What is expected. Without leaving out a single line, copy the records exactly.

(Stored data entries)

-.-.-

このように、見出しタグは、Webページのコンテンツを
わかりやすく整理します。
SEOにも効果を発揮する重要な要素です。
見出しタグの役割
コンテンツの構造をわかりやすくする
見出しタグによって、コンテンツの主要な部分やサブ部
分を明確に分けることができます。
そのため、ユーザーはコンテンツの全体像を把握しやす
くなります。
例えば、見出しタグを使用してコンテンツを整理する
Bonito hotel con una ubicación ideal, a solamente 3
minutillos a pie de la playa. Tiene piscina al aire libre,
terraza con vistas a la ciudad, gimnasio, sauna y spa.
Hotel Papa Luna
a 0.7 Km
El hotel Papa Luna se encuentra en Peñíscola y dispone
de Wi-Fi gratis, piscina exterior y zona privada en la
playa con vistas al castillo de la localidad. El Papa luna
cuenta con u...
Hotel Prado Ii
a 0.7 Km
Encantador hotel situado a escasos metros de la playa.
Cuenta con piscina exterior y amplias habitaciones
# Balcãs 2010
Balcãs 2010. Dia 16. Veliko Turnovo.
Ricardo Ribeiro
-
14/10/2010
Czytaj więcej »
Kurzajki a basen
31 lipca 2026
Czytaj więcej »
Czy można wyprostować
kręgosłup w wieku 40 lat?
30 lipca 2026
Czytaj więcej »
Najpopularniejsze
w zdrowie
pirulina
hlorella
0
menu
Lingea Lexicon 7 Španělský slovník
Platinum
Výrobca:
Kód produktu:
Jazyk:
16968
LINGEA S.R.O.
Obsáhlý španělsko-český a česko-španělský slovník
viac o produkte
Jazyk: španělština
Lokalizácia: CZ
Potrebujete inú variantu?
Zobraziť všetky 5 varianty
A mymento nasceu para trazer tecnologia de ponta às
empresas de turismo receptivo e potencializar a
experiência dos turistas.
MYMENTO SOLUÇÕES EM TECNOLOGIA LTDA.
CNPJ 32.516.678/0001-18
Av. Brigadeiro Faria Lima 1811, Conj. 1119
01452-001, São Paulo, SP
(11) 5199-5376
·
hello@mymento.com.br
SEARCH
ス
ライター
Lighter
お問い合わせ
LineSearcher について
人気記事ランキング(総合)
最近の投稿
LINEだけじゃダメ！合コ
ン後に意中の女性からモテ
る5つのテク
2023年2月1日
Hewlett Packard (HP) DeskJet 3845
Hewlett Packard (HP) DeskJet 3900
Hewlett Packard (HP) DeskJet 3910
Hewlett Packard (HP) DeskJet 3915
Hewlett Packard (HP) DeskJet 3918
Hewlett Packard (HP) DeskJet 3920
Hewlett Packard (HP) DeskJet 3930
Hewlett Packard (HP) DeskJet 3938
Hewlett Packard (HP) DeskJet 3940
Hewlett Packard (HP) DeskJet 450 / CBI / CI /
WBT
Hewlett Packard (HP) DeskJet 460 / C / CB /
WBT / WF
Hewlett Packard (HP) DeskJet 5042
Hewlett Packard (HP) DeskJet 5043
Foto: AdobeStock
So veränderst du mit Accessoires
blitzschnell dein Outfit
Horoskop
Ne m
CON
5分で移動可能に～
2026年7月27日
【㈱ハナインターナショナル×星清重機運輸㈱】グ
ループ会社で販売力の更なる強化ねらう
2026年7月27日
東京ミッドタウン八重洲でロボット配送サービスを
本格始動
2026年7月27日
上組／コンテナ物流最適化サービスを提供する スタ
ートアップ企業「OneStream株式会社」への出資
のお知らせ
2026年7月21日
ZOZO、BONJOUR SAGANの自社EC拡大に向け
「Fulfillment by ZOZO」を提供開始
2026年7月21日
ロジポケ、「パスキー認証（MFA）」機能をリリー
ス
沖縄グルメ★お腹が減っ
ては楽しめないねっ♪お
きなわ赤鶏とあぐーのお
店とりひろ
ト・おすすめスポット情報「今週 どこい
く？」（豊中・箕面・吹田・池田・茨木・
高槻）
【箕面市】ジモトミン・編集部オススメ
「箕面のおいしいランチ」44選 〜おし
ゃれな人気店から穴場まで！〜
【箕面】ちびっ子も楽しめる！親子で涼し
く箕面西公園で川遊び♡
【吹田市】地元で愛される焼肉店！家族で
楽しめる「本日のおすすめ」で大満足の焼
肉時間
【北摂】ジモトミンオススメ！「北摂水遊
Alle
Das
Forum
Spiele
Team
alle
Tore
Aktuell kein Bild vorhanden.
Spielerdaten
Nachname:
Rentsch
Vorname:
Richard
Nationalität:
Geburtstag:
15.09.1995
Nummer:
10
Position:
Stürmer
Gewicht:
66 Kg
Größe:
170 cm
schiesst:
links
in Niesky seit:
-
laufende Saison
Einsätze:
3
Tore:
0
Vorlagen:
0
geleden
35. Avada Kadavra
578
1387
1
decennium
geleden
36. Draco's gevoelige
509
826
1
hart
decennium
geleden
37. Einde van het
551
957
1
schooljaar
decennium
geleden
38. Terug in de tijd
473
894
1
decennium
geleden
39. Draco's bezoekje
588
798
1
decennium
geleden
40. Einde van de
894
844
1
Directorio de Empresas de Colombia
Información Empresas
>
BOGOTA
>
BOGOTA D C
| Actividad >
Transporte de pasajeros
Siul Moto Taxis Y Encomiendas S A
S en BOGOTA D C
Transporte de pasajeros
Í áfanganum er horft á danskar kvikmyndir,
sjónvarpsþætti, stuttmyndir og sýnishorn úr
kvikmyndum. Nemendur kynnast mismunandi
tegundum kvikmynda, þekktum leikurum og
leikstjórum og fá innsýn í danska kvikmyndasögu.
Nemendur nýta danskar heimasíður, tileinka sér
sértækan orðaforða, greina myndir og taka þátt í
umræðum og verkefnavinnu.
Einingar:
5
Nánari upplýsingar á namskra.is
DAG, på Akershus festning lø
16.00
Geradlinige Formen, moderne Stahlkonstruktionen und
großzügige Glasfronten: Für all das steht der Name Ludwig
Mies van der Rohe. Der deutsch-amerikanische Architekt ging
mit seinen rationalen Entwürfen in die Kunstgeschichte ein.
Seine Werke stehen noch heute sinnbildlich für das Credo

-.-.-

Solution to this problem.
このように、見出しタグは、Webページのコンテンツを
わかりやすく整理します。
SEOにも効果を発揮する重要な要素です。
見出しタグの役割
コンテンツの構造をわかりやすくする
見出しタグによって、コンテンツの主要な部分やサブ部
分を明確に分けることができます。
そのため、ユーザーはコンテンツの全体像を把握しやす
くなります。
例えば、見出しタグを使用してコンテンツを整理する
Bonito hotel con una ubicación ideal, a solamente 3
minutillos a pie de la playa. Tiene piscina al aire libre,
terraza con vistas a la ciudad, gimnasio, sauna y spa.
Hotel Papa Luna
a 0.7 Km
El hotel Papa Luna se encuentra en Peñíscola y dispone
de Wi-Fi gratis, piscina exterior y zona privada en la
playa con vistas al castillo de la localidad. El Papa luna
cuenta con u...
Hotel Prado Ii
a 0.7 Km
Encantador hotel situado a escasos metros de la playa.
Cuenta con piscina exterior y amplias habitaciones
# Balcãs 2010
Balcãs 2010. Dia 16. Veliko Turnovo.
Ricardo Ribeiro
-
14/10/2010
Czytaj więcej »
Kurzajki a basen
31 lipca 2026
Czytaj więcej »
Czy można wyprostować
kręgosłup w wieku 40 lat?
30 lipca 2026
Czytaj więcej »
Najpopularniejsze
w zdrowie
pirulina
hlorella
0
menu
Lingea Lexicon 7 Španělský slovník
Platinum
Výrobca:
Kód produktu:
Jazyk:
16968
LINGEA S.R.O.
Obsáhlý španělsko-český a česko-španělský slovník
viac o produkte
Jazyk: španělština
Lokalizácia: CZ
Potrebujete inú variantu?
Zobraziť všetky 5 varianty
A mymento nasceu para trazer tecnologia de ponta às
empresas de turismo receptivo e potencializar a
experiência dos turistas.
MYMENTO SOLUÇÕES EM TECNOLOGIA LTDA.
CNPJ 32.516.678/0001-18
Av. Brigadeiro Faria Lima 1811, Conj. 1119
01452-001, São Paulo, SP
(11) 5199-5376
·
hello@mymento.com.br
SEARCH
ス
ライター
Lighter
お問い合わせ
LineSearcher について
人気記事ランキング(総合)
最近の投稿
LINEだけじゃダメ！合コ
ン後に意中の女性からモテ
る5つのテク
2023年2月1日
Hewlett Packard (HP) DeskJet 3845
Hewlett Packard (HP) DeskJet 3900
Hewlett Packard (HP) DeskJet 3910
Hewlett Packard (HP) DeskJet 3915
Hewlett Packard (HP) DeskJet 3918
Hewlett Packard (HP) DeskJet 3920
Hewlett Packard (HP) DeskJet 3930
Hewlett Packard (HP) DeskJet 3938
Hewlett Packard (HP) DeskJet 3940
Hewlett Packard (HP) DeskJet 450 / CBI / CI /
WBT
Hewlett Packard (HP) DeskJet 460 / C / CB /
WBT / WF
Hewlett Packard (HP) DeskJet 5042
Hewlett Packard (HP) DeskJet 5043
Foto: AdobeStock
So veränderst du mit Accessoires
blitzschnell dein Outfit
Horoskop
Ne m
CON
5分で移動可能に～
2026年7月27日
【㈱ハナインターナショナル×星清重機運輸㈱】グ
ループ会社で販売力の更なる強化ねらう
2026年7月27日
東京ミッドタウン八重洲でロボット配送サービスを
本格始動
2026年7月27日
上組／コンテナ物流最適化サービスを提供する スタ
ートアップ企業「OneStream株式会社」への出資
のお知らせ
2026年7月21日
ZOZO、BONJOUR SAGANの自社EC拡大に向け
「Fulfillment by ZOZO」を提供開始
2026年7月21日
ロジポケ、「パスキー認証（MFA）」機能をリリー
ス
沖縄グルメ★お腹が減っ
ては楽しめないねっ♪お
きなわ赤鶏とあぐーのお
店とりひろ
ト・おすすめスポット情報「今週 どこい
く？」（豊中・箕面・吹田・池田・茨木・
高槻）
【箕面市】ジモトミン・編集部オススメ
「箕面のおいしいランチ」44選 〜おし
ゃれな人気店から穴場まで！〜
【箕面】ちびっ子も楽しめる！親子で涼し
く箕面西公園で川遊び♡
【吹田市】地元で愛される焼肉店！家族で
楽しめる「本日のおすすめ」で大満足の焼
肉時間
【北摂】ジモトミンオススメ！「北摂水遊
Alle
Das
Forum
Spiele
Team
alle
Tore
Aktuell kein Bild vorhanden.
Spielerdaten
Nachname:
Rentsch
Vorname:
Richard
Nationalität:
Geburtstag:
15.09.1995
Nummer:
10
Position:
Stürmer
Gewicht:
66 Kg
Größe:
170 cm
schiesst:
links
in Niesky seit:
-
laufende Saison
Einsätze:
3
Tore:
0
Vorlagen:
0
geleden
35. Avada Kadavra
578
1387
1
decennium
geleden
36. Draco's gevoelige
509
826
1
hart
decennium
geleden
37. Einde van het
551
957
1
schooljaar
decennium
geleden
38. Terug in de tijd
473
894
1
decennium
geleden
39. Draco's bezoekje
588
798
1
decennium
geleden
40. Einde van de
894
844
1
Directorio de Empresas de Colombia
Información Empresas
>
BOGOTA
>
BOGOTA D C
| Actividad >
Transporte de pasajeros
Siul Moto Taxis Y Encomiendas S A
S en BOGOTA D C
Transporte de pasajeros
Í áfanganum er horft á danskar kvikmyndir,
sjónvarpsþætti, stuttmyndir og sýnishorn úr
kvikmyndum. Nemendur kynnast mismunandi
tegundum kvikmynda, þekktum leikurum og
leikstjórum og fá innsýn í danska kvikmyndasögu.
Nemendur nýta danskar heimasíður, tileinka sér
sértækan orðaforða, greina myndir og taka þátt í
umræðum og verkefnavinnu.
Einingar:
5
Nánari upplýsingar á namskra.is
DAG, på Akershus festning lø
16.00
Geradlinige Formen, moderne Stahlkonstruktionen und
großzügige Glasfronten: Für all das steht der Name Ludwig
Mies van der Rohe. Der deutsch-amerikanische Architekt ging
mit seinen rationalen Entwürfen in die Kunstgeschichte ein.
Seine Werke stehen noch heute sinnbildlich für das Credo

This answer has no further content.